Given concern for mets I am considering pursuing chemo at earliest possible after initial treatment (surgery + EBRT or EBRT + BT + ADT).

In studying BT I am learning that it is difficult to get all the tumor without doing damage to adjacent normal tissue such as bladder intestine and urethra and that there is rapid evolution in hardware and software for planning and performing the BT treatment and determining the dose distribution.  I am learning that sensitivity of cancer (and normal) cells to radiation is not constant over time, differs between different types of cancer (and therefore varies between Gleason values).  Given the undertainties with RT treatments I am wondering if, in the absence of mets and with a well defined tumor, surgery isn't the best first step, followed by EBRT and chemo to deal with possible mets. 

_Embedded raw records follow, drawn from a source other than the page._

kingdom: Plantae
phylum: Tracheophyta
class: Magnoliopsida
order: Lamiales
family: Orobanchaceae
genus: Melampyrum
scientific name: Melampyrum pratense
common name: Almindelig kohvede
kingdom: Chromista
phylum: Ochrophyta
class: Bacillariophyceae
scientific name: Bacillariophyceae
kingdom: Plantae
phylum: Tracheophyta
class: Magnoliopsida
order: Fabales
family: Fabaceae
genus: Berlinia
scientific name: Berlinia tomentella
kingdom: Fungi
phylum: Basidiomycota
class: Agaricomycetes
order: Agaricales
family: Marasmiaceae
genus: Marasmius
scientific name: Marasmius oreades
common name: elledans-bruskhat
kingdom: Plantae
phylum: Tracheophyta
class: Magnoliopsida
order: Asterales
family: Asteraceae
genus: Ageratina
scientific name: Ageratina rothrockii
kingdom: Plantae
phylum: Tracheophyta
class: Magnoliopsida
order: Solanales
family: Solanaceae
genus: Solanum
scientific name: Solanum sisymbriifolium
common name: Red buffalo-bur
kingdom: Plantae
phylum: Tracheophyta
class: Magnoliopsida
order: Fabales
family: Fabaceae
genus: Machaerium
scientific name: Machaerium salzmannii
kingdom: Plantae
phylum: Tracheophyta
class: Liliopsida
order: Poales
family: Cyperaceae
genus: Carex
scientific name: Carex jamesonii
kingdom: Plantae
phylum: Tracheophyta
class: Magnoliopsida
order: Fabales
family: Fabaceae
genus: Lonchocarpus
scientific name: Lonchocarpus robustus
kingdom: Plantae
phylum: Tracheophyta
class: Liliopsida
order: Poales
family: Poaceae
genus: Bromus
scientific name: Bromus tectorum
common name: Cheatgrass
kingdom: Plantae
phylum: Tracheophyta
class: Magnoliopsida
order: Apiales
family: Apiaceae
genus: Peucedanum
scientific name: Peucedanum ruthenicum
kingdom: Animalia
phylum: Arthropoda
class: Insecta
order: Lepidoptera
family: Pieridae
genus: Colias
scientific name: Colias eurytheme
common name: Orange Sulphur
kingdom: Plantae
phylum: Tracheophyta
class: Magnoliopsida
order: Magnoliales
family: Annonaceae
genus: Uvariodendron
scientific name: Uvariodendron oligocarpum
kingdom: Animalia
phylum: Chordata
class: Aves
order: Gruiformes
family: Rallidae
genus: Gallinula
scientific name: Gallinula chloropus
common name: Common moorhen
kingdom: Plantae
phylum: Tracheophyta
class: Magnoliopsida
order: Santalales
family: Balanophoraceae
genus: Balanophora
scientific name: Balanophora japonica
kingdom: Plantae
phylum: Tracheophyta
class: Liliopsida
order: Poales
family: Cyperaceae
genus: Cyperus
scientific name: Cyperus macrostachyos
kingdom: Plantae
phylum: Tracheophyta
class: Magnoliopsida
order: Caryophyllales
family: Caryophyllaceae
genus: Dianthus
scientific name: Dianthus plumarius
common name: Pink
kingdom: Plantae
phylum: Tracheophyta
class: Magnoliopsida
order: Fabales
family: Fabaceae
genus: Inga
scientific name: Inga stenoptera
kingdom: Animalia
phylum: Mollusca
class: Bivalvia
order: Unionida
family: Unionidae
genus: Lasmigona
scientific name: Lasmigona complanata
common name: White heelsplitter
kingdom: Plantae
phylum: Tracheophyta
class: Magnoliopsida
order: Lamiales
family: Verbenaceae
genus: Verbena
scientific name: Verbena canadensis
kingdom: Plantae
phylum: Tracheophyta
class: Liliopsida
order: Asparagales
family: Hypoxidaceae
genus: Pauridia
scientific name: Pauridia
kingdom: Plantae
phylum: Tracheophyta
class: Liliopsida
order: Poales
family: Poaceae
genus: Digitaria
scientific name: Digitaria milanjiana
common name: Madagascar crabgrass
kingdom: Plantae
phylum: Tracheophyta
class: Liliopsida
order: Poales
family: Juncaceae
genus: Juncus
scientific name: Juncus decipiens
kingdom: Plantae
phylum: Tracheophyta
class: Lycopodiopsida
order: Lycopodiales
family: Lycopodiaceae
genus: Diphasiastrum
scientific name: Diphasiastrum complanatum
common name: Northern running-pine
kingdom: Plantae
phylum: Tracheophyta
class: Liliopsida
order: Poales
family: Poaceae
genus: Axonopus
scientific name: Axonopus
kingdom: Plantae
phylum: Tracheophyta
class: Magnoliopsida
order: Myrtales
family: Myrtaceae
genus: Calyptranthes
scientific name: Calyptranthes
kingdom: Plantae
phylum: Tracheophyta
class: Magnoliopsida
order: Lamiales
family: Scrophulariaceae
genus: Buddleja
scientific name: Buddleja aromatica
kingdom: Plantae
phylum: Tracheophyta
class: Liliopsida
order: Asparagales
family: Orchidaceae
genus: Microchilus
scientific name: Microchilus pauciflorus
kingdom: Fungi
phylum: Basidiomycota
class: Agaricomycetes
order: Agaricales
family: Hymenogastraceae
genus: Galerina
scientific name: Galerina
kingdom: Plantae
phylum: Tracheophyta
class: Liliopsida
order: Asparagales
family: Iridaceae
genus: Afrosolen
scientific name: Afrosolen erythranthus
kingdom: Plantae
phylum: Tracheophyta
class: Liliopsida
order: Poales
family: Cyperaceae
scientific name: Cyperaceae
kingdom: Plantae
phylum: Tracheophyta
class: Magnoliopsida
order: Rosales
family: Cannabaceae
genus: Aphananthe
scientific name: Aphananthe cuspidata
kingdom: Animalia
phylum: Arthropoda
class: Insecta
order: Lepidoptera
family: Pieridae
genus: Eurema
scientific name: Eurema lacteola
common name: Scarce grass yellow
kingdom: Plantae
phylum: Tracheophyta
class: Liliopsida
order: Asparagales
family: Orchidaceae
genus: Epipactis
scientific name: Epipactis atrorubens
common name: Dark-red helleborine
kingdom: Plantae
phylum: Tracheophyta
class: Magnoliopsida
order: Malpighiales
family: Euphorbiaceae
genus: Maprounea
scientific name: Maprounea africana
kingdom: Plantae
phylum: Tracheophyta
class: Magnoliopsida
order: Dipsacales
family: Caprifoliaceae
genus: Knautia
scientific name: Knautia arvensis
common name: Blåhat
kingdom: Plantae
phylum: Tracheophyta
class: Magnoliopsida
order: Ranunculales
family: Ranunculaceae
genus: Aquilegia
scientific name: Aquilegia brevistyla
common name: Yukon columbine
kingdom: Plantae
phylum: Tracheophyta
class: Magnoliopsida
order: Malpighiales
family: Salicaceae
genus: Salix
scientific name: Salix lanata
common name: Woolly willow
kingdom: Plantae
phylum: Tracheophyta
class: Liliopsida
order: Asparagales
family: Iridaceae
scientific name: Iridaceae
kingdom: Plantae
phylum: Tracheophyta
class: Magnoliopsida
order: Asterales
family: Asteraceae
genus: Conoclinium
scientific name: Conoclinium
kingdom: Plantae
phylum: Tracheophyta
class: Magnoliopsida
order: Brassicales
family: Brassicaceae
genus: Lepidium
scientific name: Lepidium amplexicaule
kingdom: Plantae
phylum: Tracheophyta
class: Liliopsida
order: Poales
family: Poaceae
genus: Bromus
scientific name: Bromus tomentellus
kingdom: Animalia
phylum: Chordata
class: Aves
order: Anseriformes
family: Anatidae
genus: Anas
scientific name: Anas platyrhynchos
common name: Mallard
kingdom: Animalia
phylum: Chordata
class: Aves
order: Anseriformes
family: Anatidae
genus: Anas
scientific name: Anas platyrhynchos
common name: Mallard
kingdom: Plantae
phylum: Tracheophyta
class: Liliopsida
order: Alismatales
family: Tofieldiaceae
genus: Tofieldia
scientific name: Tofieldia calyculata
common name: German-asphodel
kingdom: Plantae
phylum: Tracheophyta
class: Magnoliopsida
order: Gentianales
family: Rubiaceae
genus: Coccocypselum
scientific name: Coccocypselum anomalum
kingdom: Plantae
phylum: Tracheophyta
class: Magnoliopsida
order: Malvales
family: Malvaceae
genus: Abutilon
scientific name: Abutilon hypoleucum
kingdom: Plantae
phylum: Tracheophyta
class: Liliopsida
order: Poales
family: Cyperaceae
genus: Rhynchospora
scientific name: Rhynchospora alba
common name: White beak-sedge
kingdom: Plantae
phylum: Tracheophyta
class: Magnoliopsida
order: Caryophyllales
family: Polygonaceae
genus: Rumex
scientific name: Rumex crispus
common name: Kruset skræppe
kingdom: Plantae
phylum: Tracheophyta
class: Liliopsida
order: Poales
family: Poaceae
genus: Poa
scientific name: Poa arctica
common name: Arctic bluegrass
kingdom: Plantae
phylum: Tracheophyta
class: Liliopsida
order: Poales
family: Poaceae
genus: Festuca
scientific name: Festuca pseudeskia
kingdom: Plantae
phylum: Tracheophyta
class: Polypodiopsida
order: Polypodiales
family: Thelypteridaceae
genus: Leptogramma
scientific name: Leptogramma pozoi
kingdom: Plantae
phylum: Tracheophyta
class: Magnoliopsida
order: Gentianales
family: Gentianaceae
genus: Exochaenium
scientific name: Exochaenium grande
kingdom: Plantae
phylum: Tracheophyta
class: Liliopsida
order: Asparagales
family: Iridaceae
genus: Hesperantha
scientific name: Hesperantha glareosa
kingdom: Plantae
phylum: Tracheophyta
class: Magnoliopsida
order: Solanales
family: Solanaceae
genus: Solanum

I don't know if current treatment protocols will permit chemo with no evidence of mets.

At this point I am becoming overwhelmed with information.  I have 5 binders of stuff printed and quite a bit more electronically.

Thanks for listening.

Marv

 

hewhositsoncushions
Posts: 274
Joined: Mar 2017

Hi

Also consider adding HT to the mix for that extra whammy.

There is also a school of thought that removing the main mass with RP then doing RT (both in conjunction with HT) improves outcomes but it is not a universally accepted belief.